Gouraud shading is a method for making a surface built from flat polygons look smooth. Rather than giving each polygon a single uniform brightness, which makes a curved object look faceted, it computes a light intensity at each polygon vertex and then linearly interpolates those intensities across the interior of the polygon. The result is a continuous gradient of shading that hides the polygon boundaries and approximates the appearance of a smooth curved surface.
The technique was introduced by Henri Gouraud in “Continuous Shading of Curved Surfaces,” published in IEEE Transactions on Computers, volume C-20, number 6, pages 623 to 629, in June 1971 (DOI 10.1109/T-C.1971.223313), based on his University of Utah doctoral work. Gouraud’s insight was to attach a surface normal to each vertex, averaged from the normals of the polygons that meet there, and to evaluate the lighting once per vertex. The interpolation that fills in the rest is cheap, which mattered greatly given the limited computing power of the time.

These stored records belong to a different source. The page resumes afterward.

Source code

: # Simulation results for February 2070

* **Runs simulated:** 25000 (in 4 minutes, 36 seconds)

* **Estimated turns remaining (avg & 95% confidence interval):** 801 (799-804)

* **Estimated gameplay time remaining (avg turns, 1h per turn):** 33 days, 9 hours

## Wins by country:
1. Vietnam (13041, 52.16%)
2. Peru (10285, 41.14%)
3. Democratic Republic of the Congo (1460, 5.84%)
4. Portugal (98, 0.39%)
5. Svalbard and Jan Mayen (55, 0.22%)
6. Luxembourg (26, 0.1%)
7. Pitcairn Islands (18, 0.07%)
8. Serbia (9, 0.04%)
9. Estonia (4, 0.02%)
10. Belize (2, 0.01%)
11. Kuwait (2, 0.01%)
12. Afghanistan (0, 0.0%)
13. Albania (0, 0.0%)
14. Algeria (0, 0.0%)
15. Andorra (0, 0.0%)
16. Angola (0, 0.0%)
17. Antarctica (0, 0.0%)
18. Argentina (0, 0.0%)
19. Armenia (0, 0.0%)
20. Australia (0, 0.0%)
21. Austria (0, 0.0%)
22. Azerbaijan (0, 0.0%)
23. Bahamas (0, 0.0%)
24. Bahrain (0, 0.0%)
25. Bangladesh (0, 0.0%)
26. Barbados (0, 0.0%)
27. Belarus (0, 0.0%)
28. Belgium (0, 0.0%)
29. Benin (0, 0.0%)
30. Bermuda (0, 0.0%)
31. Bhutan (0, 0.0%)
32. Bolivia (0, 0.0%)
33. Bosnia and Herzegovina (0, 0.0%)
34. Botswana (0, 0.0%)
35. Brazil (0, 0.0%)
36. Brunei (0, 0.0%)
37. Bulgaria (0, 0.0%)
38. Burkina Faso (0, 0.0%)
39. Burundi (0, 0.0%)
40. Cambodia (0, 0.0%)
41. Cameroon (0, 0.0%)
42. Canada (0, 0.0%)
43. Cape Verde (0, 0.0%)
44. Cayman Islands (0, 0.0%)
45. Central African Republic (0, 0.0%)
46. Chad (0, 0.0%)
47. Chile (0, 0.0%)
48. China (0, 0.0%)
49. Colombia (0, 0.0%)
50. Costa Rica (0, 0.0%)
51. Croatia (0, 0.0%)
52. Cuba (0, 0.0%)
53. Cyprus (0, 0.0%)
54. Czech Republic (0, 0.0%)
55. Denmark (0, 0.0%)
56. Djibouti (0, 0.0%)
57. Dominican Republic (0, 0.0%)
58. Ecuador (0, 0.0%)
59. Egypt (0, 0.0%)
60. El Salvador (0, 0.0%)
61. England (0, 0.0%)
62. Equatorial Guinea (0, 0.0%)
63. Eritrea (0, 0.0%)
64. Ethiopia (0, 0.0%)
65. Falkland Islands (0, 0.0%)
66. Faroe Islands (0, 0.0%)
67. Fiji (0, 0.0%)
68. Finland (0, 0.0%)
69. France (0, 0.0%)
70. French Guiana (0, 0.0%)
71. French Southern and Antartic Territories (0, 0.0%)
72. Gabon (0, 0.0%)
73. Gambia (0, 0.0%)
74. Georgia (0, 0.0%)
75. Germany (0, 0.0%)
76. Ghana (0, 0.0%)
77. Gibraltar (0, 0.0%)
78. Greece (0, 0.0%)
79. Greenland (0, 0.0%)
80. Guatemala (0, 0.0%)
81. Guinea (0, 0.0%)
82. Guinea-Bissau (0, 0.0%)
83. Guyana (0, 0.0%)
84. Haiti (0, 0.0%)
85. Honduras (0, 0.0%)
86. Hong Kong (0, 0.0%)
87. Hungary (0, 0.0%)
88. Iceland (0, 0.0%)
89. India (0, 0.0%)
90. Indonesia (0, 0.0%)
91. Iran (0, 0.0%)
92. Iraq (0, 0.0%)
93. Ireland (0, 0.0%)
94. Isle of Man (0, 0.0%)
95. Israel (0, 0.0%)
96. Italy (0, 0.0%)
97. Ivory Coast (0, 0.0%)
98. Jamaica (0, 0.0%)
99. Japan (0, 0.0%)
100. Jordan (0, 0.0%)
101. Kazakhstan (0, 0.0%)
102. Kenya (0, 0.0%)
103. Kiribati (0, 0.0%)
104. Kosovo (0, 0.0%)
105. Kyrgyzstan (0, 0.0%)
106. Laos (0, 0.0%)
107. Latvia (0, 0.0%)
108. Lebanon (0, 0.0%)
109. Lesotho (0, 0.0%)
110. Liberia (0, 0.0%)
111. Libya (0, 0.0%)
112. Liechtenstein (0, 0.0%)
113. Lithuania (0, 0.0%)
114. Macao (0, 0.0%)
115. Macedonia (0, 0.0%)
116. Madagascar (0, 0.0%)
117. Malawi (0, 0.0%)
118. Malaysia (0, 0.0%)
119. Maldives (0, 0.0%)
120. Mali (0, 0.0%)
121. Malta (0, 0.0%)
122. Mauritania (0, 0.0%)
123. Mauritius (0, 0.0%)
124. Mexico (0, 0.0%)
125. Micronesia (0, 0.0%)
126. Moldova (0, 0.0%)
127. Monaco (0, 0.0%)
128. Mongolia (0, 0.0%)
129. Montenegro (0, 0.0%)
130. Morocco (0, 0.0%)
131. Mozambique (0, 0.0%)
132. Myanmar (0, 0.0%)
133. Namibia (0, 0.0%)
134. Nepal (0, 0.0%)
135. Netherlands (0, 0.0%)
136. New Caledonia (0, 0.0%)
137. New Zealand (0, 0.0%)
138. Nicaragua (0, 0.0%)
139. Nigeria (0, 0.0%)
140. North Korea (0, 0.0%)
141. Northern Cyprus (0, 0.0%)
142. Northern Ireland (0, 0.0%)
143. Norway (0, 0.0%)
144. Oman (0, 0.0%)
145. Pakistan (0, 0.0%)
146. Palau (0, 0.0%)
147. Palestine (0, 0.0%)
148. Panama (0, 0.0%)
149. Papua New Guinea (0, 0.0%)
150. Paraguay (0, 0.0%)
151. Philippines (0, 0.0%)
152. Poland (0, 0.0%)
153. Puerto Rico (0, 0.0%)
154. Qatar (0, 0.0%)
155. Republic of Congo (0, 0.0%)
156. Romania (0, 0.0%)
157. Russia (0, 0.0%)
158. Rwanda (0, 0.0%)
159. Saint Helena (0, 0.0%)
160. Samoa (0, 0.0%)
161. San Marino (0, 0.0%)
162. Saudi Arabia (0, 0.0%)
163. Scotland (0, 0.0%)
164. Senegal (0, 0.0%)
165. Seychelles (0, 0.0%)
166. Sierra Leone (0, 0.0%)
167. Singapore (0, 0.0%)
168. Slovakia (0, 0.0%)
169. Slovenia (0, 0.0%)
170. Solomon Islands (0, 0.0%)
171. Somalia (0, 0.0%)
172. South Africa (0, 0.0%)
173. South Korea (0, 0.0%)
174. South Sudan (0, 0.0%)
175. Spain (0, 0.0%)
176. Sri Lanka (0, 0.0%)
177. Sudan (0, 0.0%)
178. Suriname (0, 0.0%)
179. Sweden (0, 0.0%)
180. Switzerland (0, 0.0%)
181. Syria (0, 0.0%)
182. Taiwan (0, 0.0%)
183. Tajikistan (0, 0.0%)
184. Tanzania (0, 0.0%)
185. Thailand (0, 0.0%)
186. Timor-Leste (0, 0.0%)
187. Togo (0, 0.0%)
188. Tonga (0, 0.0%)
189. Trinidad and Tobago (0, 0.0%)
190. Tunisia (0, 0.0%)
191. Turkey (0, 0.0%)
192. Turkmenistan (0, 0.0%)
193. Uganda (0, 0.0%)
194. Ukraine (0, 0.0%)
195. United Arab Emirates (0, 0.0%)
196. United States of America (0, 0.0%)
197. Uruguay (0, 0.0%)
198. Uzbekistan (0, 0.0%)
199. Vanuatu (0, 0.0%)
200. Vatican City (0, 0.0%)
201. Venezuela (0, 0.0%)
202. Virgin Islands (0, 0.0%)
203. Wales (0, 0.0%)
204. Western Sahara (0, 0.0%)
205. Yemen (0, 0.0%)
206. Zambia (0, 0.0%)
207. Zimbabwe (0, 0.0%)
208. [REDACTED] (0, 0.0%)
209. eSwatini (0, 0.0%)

The economy of the method is its lasting virtue. Because the expensive lighting calculation happens only at vertices and the per-pixel work is a simple linear interpolation, Gouraud shading is fast enough for interactive and real-time rendering. It became a standard feature of graphics hardware and was the default smooth-shading model in early 3D APIs and game consoles. The same interpolation machinery that smooths intensity is also used to interpolate colors and texture coordinates across polygons.
Gouraud shading does have known limitations. Because specular highlights are only sampled at vertices, a bright highlight that falls in the middle of a large polygon can be missed or smeared, and the interpolation can produce visible artifacts along edges. Bui Tuong Phong’s later work addressed these by interpolating the surface normals themselves rather than the final intensities. Even so, Gouraud’s vertex-interpolation idea remains a cornerstone of the rendering pipeline.